[Stored dataset items]

▼

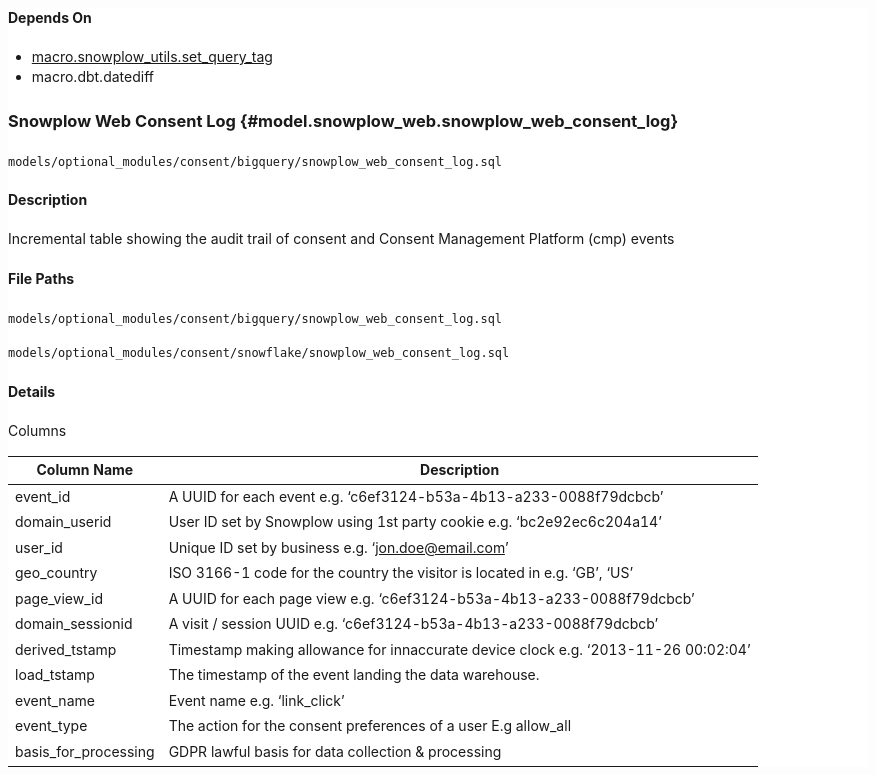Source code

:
 ```jinja2
```
</TabItem>
</Tabs>

</DbtDetails>


#### Depends On
<Tabs groupId="reference">
<TabItem value="macros" label="Macros">

- [macro.snowplow_utils.set_query_tag](/docs/modeling-your-data/modeling-your-data-with-dbt/reference/snowplow_utils/macros/index.md#macro.snowplow_utils.set_query_tag)
- macro.dbt.datediff

</TabItem>
</Tabs>
</DbtDetails>

### Snowplow Web Consent Log {#model.snowplow_web.snowplow_web_consent_log}

<DbtDetails><summary>
<code>models/optional_modules/consent/bigquery/snowplow_web_consent_log.sql</code>
</summary>

#### Description
Incremental table showing the audit trail of consent and Consent Management Platform (cmp) events

#### File Paths
<Tabs groupId="dispatched_sql">
<TabItem value="bigquery" label="bigquery" >

`models/optional_modules/consent/bigquery/snowplow_web_consent_log.sql`
</TabItem>
<TabItem value="snowflake" label="snowflake" >

`models/optional_modules/consent/snowflake/snowplow_web_consent_log.sql`
</TabItem>
</Tabs>


#### Details
<DbtDetails>
<summary>Columns</summary>

| Column Name | Description |
|--------------|-------------|
| event_id | A UUID for each event e.g. ‘c6ef3124-b53a-4b13-a233-0088f79dcbcb’ |
| domain_userid | User ID set by Snowplow using 1st party cookie e.g. ‘bc2e92ec6c204a14’ |
| user_id | Unique ID set by business e.g. ‘jon.doe@email.com’ |
| geo_country | ISO 3166-1 code for the country the visitor is located in e.g. ‘GB’, ‘US’ |
| page_view_id | A UUID for each page view e.g. ‘c6ef3124-b53a-4b13-a233-0088f79dcbcb’ |
| domain_sessionid | A visit / session UUID e.g. ‘c6ef3124-b53a-4b13-a233-0088f79dcbcb’ |
| derived_tstamp | Timestamp making allowance for innaccurate device clock e.g. ‘2013-11-26 00:02:04’ |
| load_tstamp | The timestamp of the event landing the data warehouse. |
| event_name | Event name e.g. ‘link_click’ |
| event_type | The action for the consent preferences of a user E.g allow_all |
| basis_for_processing | GDPR lawful basis for data collection & processing |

▲

# Task to carry out
The job here is to retype the data exactly, with no pictures included.

# Response area
Source code

:
 ```jinja2
```
</TabItem>
</Tabs>

</DbtDetails>


#### Depends On
<Tabs groupId="reference">
<TabItem value="macros" label="Macros">

- [macro.snowplow_utils.set_query_tag](/docs/modeling-your-data/modeling-your-data-with-dbt/reference/snowplow_utils/macros/index.md#macro.snowplow_utils.set_query_tag)
- macro.dbt.datediff

</TabItem>
</Tabs>
</DbtDetails>

### Snowplow Web Consent Log {#model.snowplow_web.snowplow_web_consent_log}

<DbtDetails><summary>
<code>models/optional_modules/consent/bigquery/snowplow_web_consent_log.sql</code>
</summary>

#### Description
Incremental table showing the audit trail of consent and Consent Management Platform (cmp) events

#### File Paths
<Tabs groupId="dispatched_sql">
<TabItem value="bigquery" label="bigquery" >

`models/optional_modules/consent/bigquery/snowplow_web_consent_log.sql`
</TabItem>
<TabItem value="snowflake" label="snowflake" >

`models/optional_modules/consent/snowflake/snowplow_web_consent_log.sql`
</TabItem>
</Tabs>


#### Details
<DbtDetails>
<summary>Columns</summary>

| Column Name | Description |
|--------------|-------------|
| event_id | A UUID for each event e.g. ‘c6ef3124-b53a-4b13-a233-0088f79dcbcb’ |
| domain_userid | User ID set by Snowplow using 1st party cookie e.g. ‘bc2e92ec6c204a14’ |
| user_id | Unique ID set by business e.g. ‘jon.doe@email.com’ |
| geo_country | ISO 3166-1 code for the country the visitor is located in e.g. ‘GB’, ‘US’ |
| page_view_id | A UUID for each page view e.g. ‘c6ef3124-b53a-4b13-a233-0088f79dcbcb’ |
| domain_sessionid | A visit / session UUID e.g. ‘c6ef3124-b53a-4b13-a233-0088f79dcbcb’ |
| derived_tstamp | Timestamp making allowance for innaccurate device clock e.g. ‘2013-11-26 00:02:04’ |
| load_tstamp | The timestamp of the event landing the data warehouse. |
| event_name | Event name e.g. ‘link_click’ |
| event_type | The action for the consent preferences of a user E.g allow_all |
| basis_for_processing | GDPR lawful basis for data collection & processing |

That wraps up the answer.